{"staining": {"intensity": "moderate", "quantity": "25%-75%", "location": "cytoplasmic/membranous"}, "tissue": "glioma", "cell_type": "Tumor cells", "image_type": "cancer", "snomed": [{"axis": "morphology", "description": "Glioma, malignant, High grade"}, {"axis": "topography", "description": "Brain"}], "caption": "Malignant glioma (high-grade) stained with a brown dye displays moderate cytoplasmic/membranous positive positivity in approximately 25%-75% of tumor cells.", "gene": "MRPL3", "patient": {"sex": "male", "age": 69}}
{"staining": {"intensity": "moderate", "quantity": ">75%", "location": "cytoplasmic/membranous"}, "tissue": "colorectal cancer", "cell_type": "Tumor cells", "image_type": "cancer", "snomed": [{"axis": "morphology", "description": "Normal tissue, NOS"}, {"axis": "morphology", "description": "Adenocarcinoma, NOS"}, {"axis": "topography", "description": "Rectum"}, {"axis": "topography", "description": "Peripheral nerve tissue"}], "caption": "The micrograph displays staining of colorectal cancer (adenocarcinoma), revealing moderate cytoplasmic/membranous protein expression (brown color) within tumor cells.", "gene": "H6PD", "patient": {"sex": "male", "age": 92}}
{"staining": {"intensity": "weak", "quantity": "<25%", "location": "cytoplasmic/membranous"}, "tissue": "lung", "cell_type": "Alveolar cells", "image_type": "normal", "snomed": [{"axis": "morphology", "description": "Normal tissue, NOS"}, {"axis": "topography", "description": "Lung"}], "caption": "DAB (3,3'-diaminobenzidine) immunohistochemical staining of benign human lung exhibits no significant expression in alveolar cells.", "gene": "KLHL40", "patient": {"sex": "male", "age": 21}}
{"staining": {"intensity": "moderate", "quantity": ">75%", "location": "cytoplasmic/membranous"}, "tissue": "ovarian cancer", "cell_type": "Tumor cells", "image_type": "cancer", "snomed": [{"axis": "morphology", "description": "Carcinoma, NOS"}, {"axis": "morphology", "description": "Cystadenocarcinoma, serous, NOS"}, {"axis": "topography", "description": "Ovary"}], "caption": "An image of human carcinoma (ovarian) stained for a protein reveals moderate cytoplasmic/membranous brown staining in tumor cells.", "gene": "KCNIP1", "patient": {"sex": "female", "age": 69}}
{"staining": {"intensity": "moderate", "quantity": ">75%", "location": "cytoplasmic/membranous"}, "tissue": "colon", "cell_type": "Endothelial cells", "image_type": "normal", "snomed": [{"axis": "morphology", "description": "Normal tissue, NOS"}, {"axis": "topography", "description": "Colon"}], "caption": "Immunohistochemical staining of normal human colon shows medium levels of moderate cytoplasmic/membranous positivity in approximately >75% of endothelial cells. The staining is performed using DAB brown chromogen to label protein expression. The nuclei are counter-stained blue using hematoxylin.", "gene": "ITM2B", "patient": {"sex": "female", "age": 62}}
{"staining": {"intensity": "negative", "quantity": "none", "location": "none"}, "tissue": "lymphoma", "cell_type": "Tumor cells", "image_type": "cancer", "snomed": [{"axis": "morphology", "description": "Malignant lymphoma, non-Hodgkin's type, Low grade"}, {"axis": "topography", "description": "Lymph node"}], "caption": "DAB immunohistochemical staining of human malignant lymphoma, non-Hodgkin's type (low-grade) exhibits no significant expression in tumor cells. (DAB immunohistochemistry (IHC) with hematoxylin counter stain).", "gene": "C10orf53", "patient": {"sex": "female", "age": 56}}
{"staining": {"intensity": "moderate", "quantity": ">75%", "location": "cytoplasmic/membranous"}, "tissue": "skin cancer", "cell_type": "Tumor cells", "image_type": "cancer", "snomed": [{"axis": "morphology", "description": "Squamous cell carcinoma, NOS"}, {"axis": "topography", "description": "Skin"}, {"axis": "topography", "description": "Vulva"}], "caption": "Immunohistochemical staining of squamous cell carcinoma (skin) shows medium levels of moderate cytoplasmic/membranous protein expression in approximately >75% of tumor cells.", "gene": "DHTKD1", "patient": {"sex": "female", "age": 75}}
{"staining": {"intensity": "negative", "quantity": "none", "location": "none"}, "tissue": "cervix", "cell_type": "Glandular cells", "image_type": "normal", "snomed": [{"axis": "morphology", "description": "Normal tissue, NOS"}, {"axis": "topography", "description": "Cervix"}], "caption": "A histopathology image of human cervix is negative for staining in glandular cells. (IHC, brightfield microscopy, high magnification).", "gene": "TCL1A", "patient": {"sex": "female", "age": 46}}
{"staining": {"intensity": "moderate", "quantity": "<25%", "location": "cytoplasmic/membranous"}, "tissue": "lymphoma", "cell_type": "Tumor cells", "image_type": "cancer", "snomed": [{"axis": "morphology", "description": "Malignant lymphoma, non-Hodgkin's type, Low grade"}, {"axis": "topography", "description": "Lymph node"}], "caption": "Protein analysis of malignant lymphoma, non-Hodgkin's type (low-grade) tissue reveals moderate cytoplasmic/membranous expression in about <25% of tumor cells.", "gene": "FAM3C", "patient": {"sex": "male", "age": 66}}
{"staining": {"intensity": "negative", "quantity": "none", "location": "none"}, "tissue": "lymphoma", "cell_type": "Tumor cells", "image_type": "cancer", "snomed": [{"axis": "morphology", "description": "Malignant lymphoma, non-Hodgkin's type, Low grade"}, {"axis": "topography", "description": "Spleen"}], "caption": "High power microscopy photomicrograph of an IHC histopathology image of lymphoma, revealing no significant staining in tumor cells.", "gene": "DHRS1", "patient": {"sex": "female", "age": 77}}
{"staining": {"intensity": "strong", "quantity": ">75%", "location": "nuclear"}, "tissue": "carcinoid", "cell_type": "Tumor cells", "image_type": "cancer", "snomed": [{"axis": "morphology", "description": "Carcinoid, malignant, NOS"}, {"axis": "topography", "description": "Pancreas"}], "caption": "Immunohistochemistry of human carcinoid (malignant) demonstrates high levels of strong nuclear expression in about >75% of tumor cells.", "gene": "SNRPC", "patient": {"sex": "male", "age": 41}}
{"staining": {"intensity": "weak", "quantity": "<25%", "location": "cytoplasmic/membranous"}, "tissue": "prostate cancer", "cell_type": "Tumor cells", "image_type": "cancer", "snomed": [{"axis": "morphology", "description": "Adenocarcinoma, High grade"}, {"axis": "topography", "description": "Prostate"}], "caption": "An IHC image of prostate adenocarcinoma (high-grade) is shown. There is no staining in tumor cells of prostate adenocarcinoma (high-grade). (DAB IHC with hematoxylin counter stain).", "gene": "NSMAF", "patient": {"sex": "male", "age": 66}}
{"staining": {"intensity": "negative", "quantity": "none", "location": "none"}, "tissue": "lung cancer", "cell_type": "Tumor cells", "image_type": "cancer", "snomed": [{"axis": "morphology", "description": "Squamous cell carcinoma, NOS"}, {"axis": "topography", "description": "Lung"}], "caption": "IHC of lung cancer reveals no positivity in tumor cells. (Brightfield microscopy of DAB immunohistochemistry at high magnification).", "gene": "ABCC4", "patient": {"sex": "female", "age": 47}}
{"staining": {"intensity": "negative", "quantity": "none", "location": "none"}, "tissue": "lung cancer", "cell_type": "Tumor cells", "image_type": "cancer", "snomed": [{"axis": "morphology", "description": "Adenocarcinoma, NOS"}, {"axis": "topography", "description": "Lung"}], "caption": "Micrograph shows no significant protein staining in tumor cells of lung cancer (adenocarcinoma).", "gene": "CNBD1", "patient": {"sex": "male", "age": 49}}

• _Task details_
All the records above need to be printed exactly.

• _Task output_
{"staining": {"intensity": "moderate", "quantity": "25%-75%", "location": "cytoplasmic/membranous"}, "tissue": "glioma", "cell_type": "Tumor cells", "image_type": "cancer", "snomed": [{"axis": "morphology", "description": "Glioma, malignant, High grade"}, {"axis": "topography", "description": "Brain"}], "caption": "Malignant glioma (high-grade) stained with a brown dye displays moderate cytoplasmic/membranous positive positivity in approximately 25%-75% of tumor cells.", "gene": "MRPL3", "patient": {"sex": "male", "age": 69}}
{"staining": {"intensity": "moderate", "quantity": ">75%", "location": "cytoplasmic/membranous"}, "tissue": "colorectal cancer", "cell_type": "Tumor cells", "image_type": "cancer", "snomed": [{"axis": "morphology", "description": "Normal tissue, NOS"}, {"axis": "morphology", "description": "Adenocarcinoma, NOS"}, {"axis": "topography", "description": "Rectum"}, {"axis": "topography", "description": "Peripheral nerve tissue"}], "caption": "The micrograph displays staining of colorectal cancer (adenocarcinoma), revealing moderate cytoplasmic/membranous protein expression (brown color) within tumor cells.", "gene": "H6PD", "patient": {"sex": "male", "age": 92}}
{"staining": {"intensity": "weak", "quantity": "<25%", "location": "cytoplasmic/membranous"}, "tissue": "lung", "cell_type": "Alveolar cells", "image_type": "normal", "snomed": [{"axis": "morphology", "description": "Normal tissue, NOS"}, {"axis": "topography", "description": "Lung"}], "caption": "DAB (3,3'-diaminobenzidine) immunohistochemical staining of benign human lung exhibits no significant expression in alveolar cells.", "gene": "KLHL40", "patient": {"sex": "male", "age": 21}}
{"staining": {"intensity": "moderate", "quantity": ">75%", "location": "cytoplasmic/membranous"}, "tissue": "ovarian cancer", "cell_type": "Tumor cells", "image_type": "cancer", "snomed": [{"axis": "morphology", "description": "Carcinoma, NOS"}, {"axis": "morphology", "description": "Cystadenocarcinoma, serous, NOS"}, {"axis": "topography", "description": "Ovary"}], "caption": "An image of human carcinoma (ovarian) stained for a protein reveals moderate cytoplasmic/membranous brown staining in tumor cells.", "gene": "KCNIP1", "patient": {"sex": "female", "age": 69}}
{"staining": {"intensity": "moderate", "quantity": ">75%", "location": "cytoplasmic/membranous"}, "tissue": "colon", "cell_type": "Endothelial cells", "image_type": "normal", "snomed": [{"axis": "morphology", "description": "Normal tissue, NOS"}, {"axis": "topography", "description": "Colon"}], "caption": "Immunohistochemical staining of normal human colon shows medium levels of moderate cytoplasmic/membranous positivity in approximately >75% of endothelial cells. The staining is performed using DAB brown chromogen to label protein expression. The nuclei are counter-stained blue using hematoxylin.", "gene": "ITM2B", "patient": {"sex": "female", "age": 62}}
{"staining": {"intensity": "negative", "quantity": "none", "location": "none"}, "tissue": "lymphoma", "cell_type": "Tumor cells", "image_type": "cancer", "snomed": [{"axis": "morphology", "description": "Malignant lymphoma, non-Hodgkin's type, Low grade"}, {"axis": "topography", "description": "Lymph node"}], "caption": "DAB immunohistochemical staining of human malignant lymphoma, non-Hodgkin's type (low-grade) exhibits no significant expression in tumor cells. (DAB immunohistochemistry (IHC) with hematoxylin counter stain).", "gene": "C10orf53", "patient": {"sex": "female", "age": 56}}
{"staining": {"intensity": "moderate", "quantity": ">75%", "location": "cytoplasmic/membranous"}, "tissue": "skin cancer", "cell_type": "Tumor cells", "image_type": "cancer", "snomed": [{"axis": "morphology", "description": "Squamous cell carcinoma, NOS"}, {"axis": "topography", "description": "Skin"}, {"axis": "topography", "description": "Vulva"}], "caption": "Immunohistochemical staining of squamous cell carcinoma (skin) shows medium levels of moderate cytoplasmic/membranous protein expression in approximately >75% of tumor cells.", "gene": "DHTKD1", "patient": {"sex": "female", "age": 75}}
{"staining": {"intensity": "negative", "quantity": "none", "location": "none"}, "tissue": "cervix", "cell_type": "Glandular cells", "image_type": "normal", "snomed": [{"axis": "morphology", "description": "Normal tissue, NOS"}, {"axis": "topography", "description": "Cervix"}], "caption": "A histopathology image of human cervix is negative for staining in glandular cells. (IHC, brightfield microscopy, high magnification).", "gene": "TCL1A", "patient": {"sex": "female", "age": 46}}
{"staining": {"intensity": "moderate", "quantity": "<25%", "location": "cytoplasmic/membranous"}, "tissue": "lymphoma", "cell_type": "Tumor cells", "image_type": "cancer", "snomed": [{"axis": "morphology", "description": "Malignant lymphoma, non-Hodgkin's type, Low grade"}, {"axis": "topography", "description": "Lymph node"}], "caption": "Protein analysis of malignant lymphoma, non-Hodgkin's type (low-grade) tissue reveals moderate cytoplasmic/membranous expression in about <25% of tumor cells.", "gene": "FAM3C", "patient": {"sex": "male", "age": 66}}
{"staining": {"intensity": "negative", "quantity": "none", "location": "none"}, "tissue": "lymphoma", "cell_type": "Tumor cells", "image_type": "cancer", "snomed": [{"axis": "morphology", "description": "Malignant lymphoma, non-Hodgkin's type, Low grade"}, {"axis": "topography", "description": "Spleen"}], "caption": "High power microscopy photomicrograph of an IHC histopathology image of lymphoma, revealing no significant staining in tumor cells.", "gene": "DHRS1", "patient": {"sex": "female", "age": 77}}
{"staining": {"intensity": "strong", "quantity": ">75%", "location": "nuclear"}, "tissue": "carcinoid", "cell_type": "Tumor cells", "image_type": "cancer", "snomed": [{"axis": "morphology", "description": "Carcinoid, malignant, NOS"}, {"axis": "topography", "description": "Pancreas"}], "caption": "Immunohistochemistry of human carcinoid (malignant) demonstrates high levels of strong nuclear expression in about >75% of tumor cells.", "gene": "SNRPC", "patient": {"sex": "male", "age": 41}}
{"staining": {"intensity": "weak", "quantity": "<25%", "location": "cytoplasmic/membranous"}, "tissue": "prostate cancer", "cell_type": "Tumor cells", "image_type": "cancer", "snomed": [{"axis": "morphology", "description": "Adenocarcinoma, High grade"}, {"axis": "topography", "description": "Prostate"}], "caption": "An IHC image of prostate adenocarcinoma (high-grade) is shown. There is no staining in tumor cells of prostate adenocarcinoma (high-grade). (DAB IHC with hematoxylin counter stain).", "gene": "NSMAF", "patient": {"sex": "male", "age": 66}}
{"staining": {"intensity": "negative", "quantity": "none", "location": "none"}, "tissue": "lung cancer", "cell_type": "Tumor cells", "image_type": "cancer", "snomed": [{"axis": "morphology", "description": "Squamous cell carcinoma, NOS"}, {"axis": "topography", "description": "Lung"}], "caption": "IHC of lung cancer reveals no positivity in tumor cells. (Brightfield microscopy of DAB immunohistochemistry at high magnification).", "gene": "ABCC4", "patient": {"sex": "female", "age": 47}}
{"staining": {"intensity": "negative", "quantity": "none", "location": "none"}, "tissue": "lung cancer", "cell_type": "Tumor cells", "image_type": "cancer", "snomed": [{"axis": "morphology", "description": "Adenocarcinoma, NOS"}, {"axis": "topography", "description": "Lung"}], "caption": "Micrograph shows no significant protein staining in tumor cells of lung cancer (adenocarcinoma).", "gene": "CNBD1", "patient": {"sex": "male", "age": 49}}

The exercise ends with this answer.